That doesn’t matter much to the successful company, it makes more than enough money to cover the inefficiency, and the inefficiency isn’t causing any real trouble - it just means that a lot of people are being paid either to not produce very much or to produce things that will end up being thrown away.
Most executives and high level managers are used to this environment. You don’t actually need to be lean or very effective, you just need to pretend to be and know that whatever the company’s main revenue source is will cover you whatever you do. As long as you can tell a good story internally to justify your position.
Turns out that doesn’t transfer well to startups that actually need value out of every dollar spent.
Everything was done by committee in increments of the 1-hour recurring meeting once a week. You could be on 10 of these recurring meetings for 10 different projects.
The first part of every meeting was a recap of last meeting. The middle part was about 20 minutes of trying to make progress on blocking items while the ex-BigCo managers came up with excuses for why they didn’t do their part yet (usually it was because they had too many meetings). The last 20 minutes was a performative exercise where we decided on action items for the week which we all knew were unlikely to get done.
The company went on like this for years after I left until they ran out of extra funds to keep the charade going. The management scattered to other “startups” where I’ve heard they’re continuing to repeat the same games.
If you get the wrong people in the beginning, it can throw you into a wrong trajectory that's almost impossible to correct later.
What you describe sounds like a "founders just came together" trying to impersonate the IBM org chart without having figured out product-market fit yet, or even earlier than that.
Was it a new space startup in the Bay area?
If a large, successful company operated extremely cleanly, wouldn’t that increase stock price even further?
What are the disincentives to doing so (beyond the need for requiring more from people)?
Second, it’s also about redundancy, having more employees covers you from key man syndrome where your operations could be adversely affected by an employee leaving. Even if it means you technically have more employees than you need at a bare minimum.
Third, I’d argue that the level of “efficiency” required by a startup simply isn’t sustainable in the long run, unless you want everyone to burn out. Successful companies likely span a spectrum of efficiency, but none of them need to be on the far efficient end like startups do, and that’s better for everyone working there.
Yep, just look at 3M for instance. They were already an established chemical manufacturer, but they could afford to have some people spend their time investing adhesives. One of these was a total failure for the desired application (they wanted a strong adhesive for aerospace, they got a weak but reusable adhesive), but then they spent more time looking for applications for this, and now everyone and his dog uses 3M Post-It Notes.
Executives are solving for their job, not for the company's success.

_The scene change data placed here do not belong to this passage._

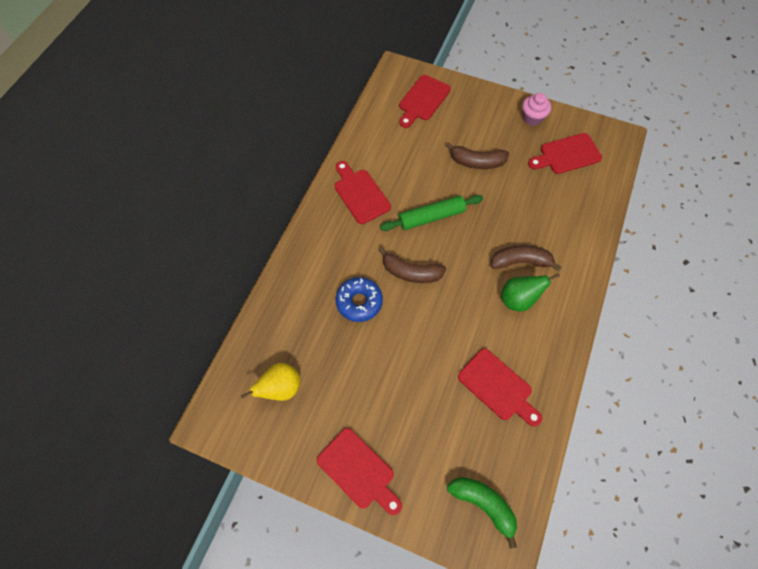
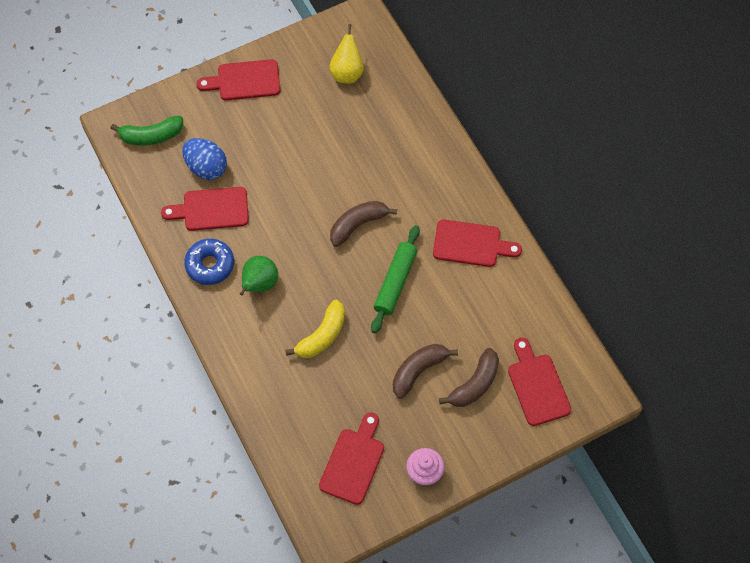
camera: 130 degrees right, 0 degrees up
blue donut [335,277,383,322] -> blue donut moved to [184,239,234,285]
brown banana [491,245,562,271] -> brown banana moved to [439,348,499,407]
none -> blue egg [182,138,227,180]
none -> yellow banana [285,300,345,358]

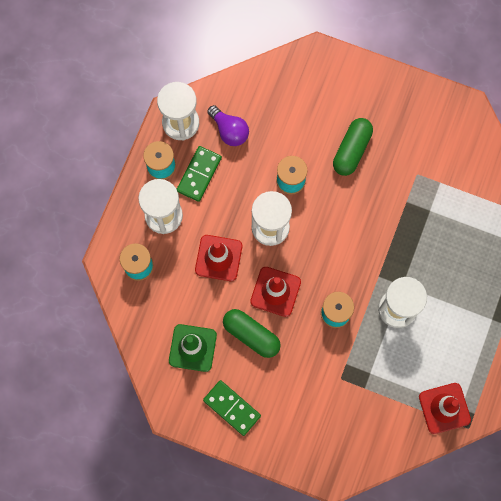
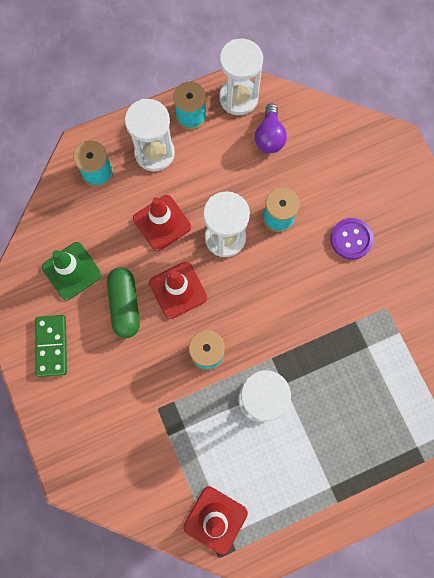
camera: 45 degrees right, 0 degrees up
green domino [177,146,222,202] -> none
green capsule [333,118,373,176] -> purple button [330,218,374,260]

This is 100% bad from a country/market level but is what you get when you let local optimizations trump capitalism. In some sense that local optimization also isn’t bad - it’s not uncommon that that behavior is also what lets efficiencies be extracted.
In other words, in many ways all of this is inevitable behavior as things grow and a lot of it are themselves (perhaps inevitable) symptoms of the mechanics at play rather than the mechanics themselves.
In other words, once “founder mode” is documented, you’ll have everyone claiming they’re doing founder mode same as how everyone says they’re now doing agile or whatever other fad you want to pick and you’ll be back at square one until someone then invents “strategic founder mode” or “growth founder mode” and claims to have figured out how you can spot that vs what everyone is just pretending to do right now.
I’m not convinced this is necessarily true. JIT implies making all of your buffers more obvious, and you will want to reduce unnecessary buffers to save cost, but maintaining some buffers for the sake of resilience isn’t incompatible with JIT supply chains. The problem comes when you combine short-term oriented management with JIT supply chains; if you quantify the cost of a buffer, you make it easier for that type of management to make that kind of decision.
Toyota, for example, is one of the firms that popularized JIT, but they don’t usually run into the same short-termist problems that afflict other firms. Relatedly, Toyota’s senior management have all spent decades if not their entire careers at Toyota and still includes members of the Toyoda family. Those guys are probably not going to play fast and loose with resiliency just to make quarterly numbers look good. They are going to look at the quantified and understood cost of their resiliency buffers and say, “removing this buffer might save lots of money next quarter but in the long run that represents a risk to a company I intend to pass down to my grandchildren so I won’t do it”. Whereas a different manager at a different company might say, “this will definitely make the next quarter’s numbers look amazing and if there are consequences in the long run, either I’ll have switched companies or I can just say it’s not my fault”.
Is it really 100% bad? Do people really think that the goal of humanity is to work in the most efficient way to extract the most economic value from everything possible? Can't we just be content being 50% efficient and use the other 50% of that effort to chill with family and friends and talk about films or something?
Working out how to motivate people whose individual impact now has near zero impact on the stock price.